Adiposity and cancer

Nature has designed us to hold on to excess fat in case we can’t find enough food. It never designed us to live sedentary lives amidst plenty, though that is what most humans do given the chance. People who get fat early in life certainly have a reduced life expectancy compared with those who don’t, but fortunately for me, this evens out or even reverses with age. I like it that this “umbrella review of the literature” reports that ” Although the association of adiposity with cancer risk has been extensively studied, associations for only 11 cancers were supported by strong evidence.” Only eleven: well, that’s all right then. The cancers in question are oesophageal adenocarcinoma, multiple myeloma, and cancers of the gastric cardia, colon, rectum, biliary tract system, pancreas, breast, endometrium, ovary, and kidney.

Plant of the Week: Magnolias as metaphors

London is about a flowering month ahead of our garden in the sticks, so I wondered if we would see magnolias in flower when we went to join the NHS march on Saturday. In fact we saw two, one at the start and one at the finish.

The first magnolias are thought to have flowered about 90 million years ago, meaning that they lived alongside dinosaurs for over 20 million years. They may have relied on pollination by beetles, since bees were in short supply in the Cretaceous period. The magnolia formula for success was and remains simple and robust: quick growth, big leaves for photosynthesis and big tough flowers, usually white and heavily scented to attract night-flying beetles. They survived the Cretaceous extinctions in the Far East and the American continent, and became very popular when introduced into Europe during the eighteenth and nineteenth centuries.

We arrived far too early in Tavistock Square and spotted a magnolia which was just coming into flower.
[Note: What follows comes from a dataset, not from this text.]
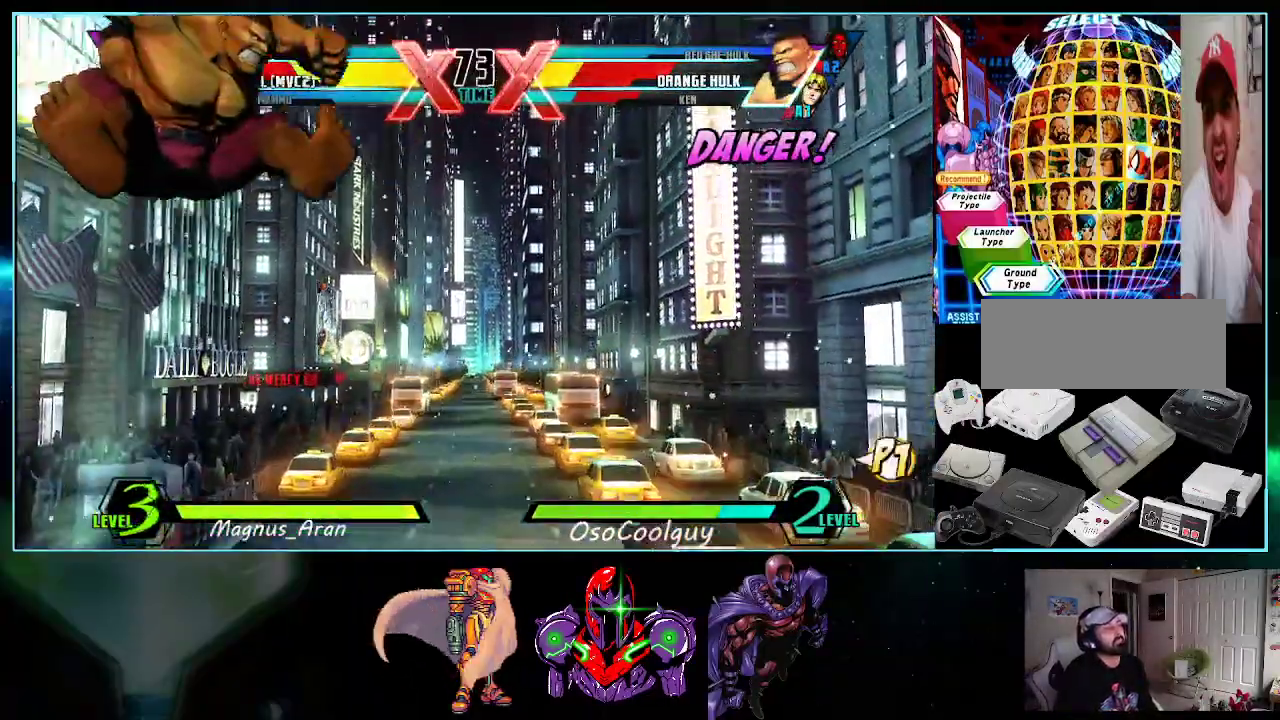
{"buttons": ["A", "DPAD_UP", "DPAD_RIGHT"]}
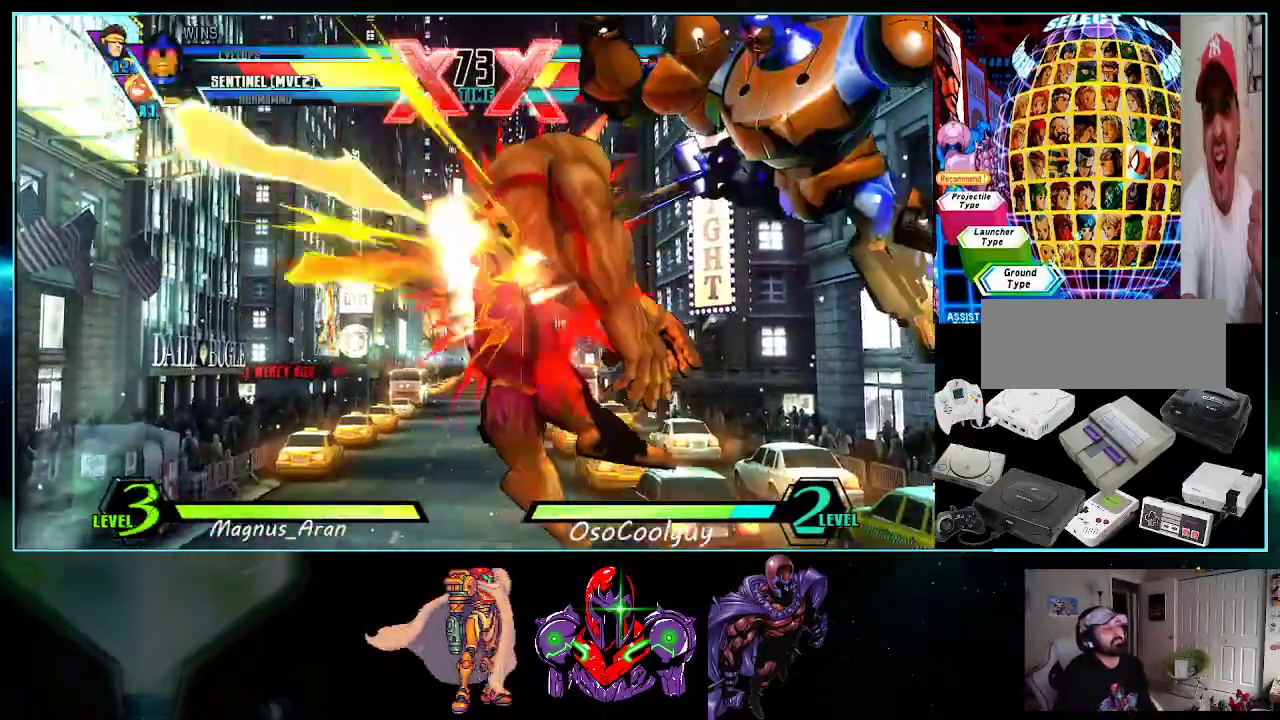
{"buttons": ["B"]}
It was a small specimen of the common soulangeana hybrid: a mean, municipal choice for a well-favoured location which could easily have housed a resplendent tall tree like Magnolia campbelli or one of its many offspring. After some delay, we marched about two miles with a quarter of million people to reach Parliament Square, where we spotted another magnolia, this time in full flower. It was a shrubby little variety of M kobus with flimsy white strap flowers, called stellata. Another mean municipal choice, when the true parent tree could have grown to 10 metres and have been covered by scented white flowers, perfectly able to cope with the surrounding traffic.

We stayed to listen to Jeremy Corbyn’s speech, which listed all the admirable things which were needed to sustain the NHS, if only we had an opposition party capable of being elected.

Spiritual London is a strange place, and half the time I had the feeling of being inside someone else’s dystopic brain. The handsome Georgian black brick facades of Bloomsbury were interspersed with glimpses of massive white London University power statements from the 1930s. Curiously, William Beveridge was as much responsible for these as for the National Health Service. Among the crowded shopping streets, late Victorian chapels of various denominations survive, all built of greenish brick in various versions of Ruskin Italian Gothic. Whitehall declared an eternal imperial solidity which hardly lasted the period of its construction. The Houses of Parliament stood beautifully against a cloud-flecked blue sky, as we sat incongruously by the foot of a massive bronze statue of General Smuts. I was carrying a banner made by the Socialist Party, something I didn’t know existed.

Many of the banners proclaimed a welcome to migrants, without whom the NHS could not function. Lloyd George, leaning forward with a strange flapping coat of heavy bronze, looked on. Bevan was quoted on a thousand placards. After Corbyn, the huge crowd dispersed and we left behind the small tattered magnolia in Parliament Square. With different choices and the right encouragement, perhaps it could have grown into the tree of heaven, whose leaves are for the healing of nations.